(Transcribed page contents)

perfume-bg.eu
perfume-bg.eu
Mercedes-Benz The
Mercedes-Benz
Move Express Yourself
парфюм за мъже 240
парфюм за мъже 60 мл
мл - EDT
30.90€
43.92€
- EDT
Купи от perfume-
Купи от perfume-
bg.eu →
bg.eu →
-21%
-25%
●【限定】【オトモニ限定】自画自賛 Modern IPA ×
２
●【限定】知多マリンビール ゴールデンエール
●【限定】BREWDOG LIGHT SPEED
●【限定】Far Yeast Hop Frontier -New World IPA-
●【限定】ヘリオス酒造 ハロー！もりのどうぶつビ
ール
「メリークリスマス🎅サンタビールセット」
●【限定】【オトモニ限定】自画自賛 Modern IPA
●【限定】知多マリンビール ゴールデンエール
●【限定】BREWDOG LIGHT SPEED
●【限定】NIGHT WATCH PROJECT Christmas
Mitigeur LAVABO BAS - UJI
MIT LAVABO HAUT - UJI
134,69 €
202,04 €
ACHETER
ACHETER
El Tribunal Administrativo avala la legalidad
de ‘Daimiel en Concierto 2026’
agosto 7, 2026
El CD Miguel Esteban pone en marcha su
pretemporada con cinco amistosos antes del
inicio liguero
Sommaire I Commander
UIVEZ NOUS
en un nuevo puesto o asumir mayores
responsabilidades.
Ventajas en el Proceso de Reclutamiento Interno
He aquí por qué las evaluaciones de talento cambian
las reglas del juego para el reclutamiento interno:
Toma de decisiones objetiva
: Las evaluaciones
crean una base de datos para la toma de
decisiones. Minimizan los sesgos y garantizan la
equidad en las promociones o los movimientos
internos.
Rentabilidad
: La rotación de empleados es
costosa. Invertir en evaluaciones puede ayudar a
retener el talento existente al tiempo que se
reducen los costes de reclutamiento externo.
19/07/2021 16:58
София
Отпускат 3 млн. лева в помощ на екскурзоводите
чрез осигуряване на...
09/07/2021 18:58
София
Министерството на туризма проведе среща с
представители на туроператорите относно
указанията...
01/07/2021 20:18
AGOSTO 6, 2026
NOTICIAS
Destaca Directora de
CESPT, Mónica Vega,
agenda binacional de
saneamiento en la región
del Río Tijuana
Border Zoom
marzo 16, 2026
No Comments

What is being asked: Convert the material, from its first line through the line containing "El CD Miguel Esteban pone en marcha su", into a JSON list of strings with one string for each line. Include both of those lines and leave out any blank lines.

Output of the exercise:
[
  "perfume-bg.eu",
  "perfume-bg.eu",
  "Mercedes-Benz The",
  "Mercedes-Benz",
  "Move Express Yourself",
  "парфюм за мъже 240",
  "парфюм за мъже 60 мл",
  "мл - EDT",
  "30.90€",
  "43.92€",
  "- EDT",
  "Купи от perfume-",
  "Купи от perfume-",
  "bg.eu →",
  "bg.eu →",
  "-21%",
  "-25%",
  "●【限定】【オトモニ限定】自画自賛 Modern IPA ×",
  "２",
  "●【限定】知多マリンビール ゴールデンエール",
  "●【限定】BREWDOG LIGHT SPEED",
  "●【限定】Far Yeast Hop Frontier -New World IPA-",
  "●【限定】ヘリオス酒造 ハロー！もりのどうぶつビ",
  "ール",
  "「メリークリスマス🎅サンタビールセット」",
  "●【限定】【オトモニ限定】自画自賛 Modern IPA",
  "●【限定】知多マリンビール ゴールデンエール",
  "●【限定】BREWDOG LIGHT SPEED",
  "●【限定】NIGHT WATCH PROJECT Christmas",
  "Mitigeur LAVABO BAS - UJI",
  "MIT LAVABO HAUT - UJI",
  "134,69 €",
  "202,04 €",
  "ACHETER",
  "ACHETER",
  "El Tribunal Administrativo avala la legalidad",
  "de ‘Daimiel en Concierto 2026’",
  "agosto 7, 2026",
  "El CD Miguel Esteban pone en marcha su"
]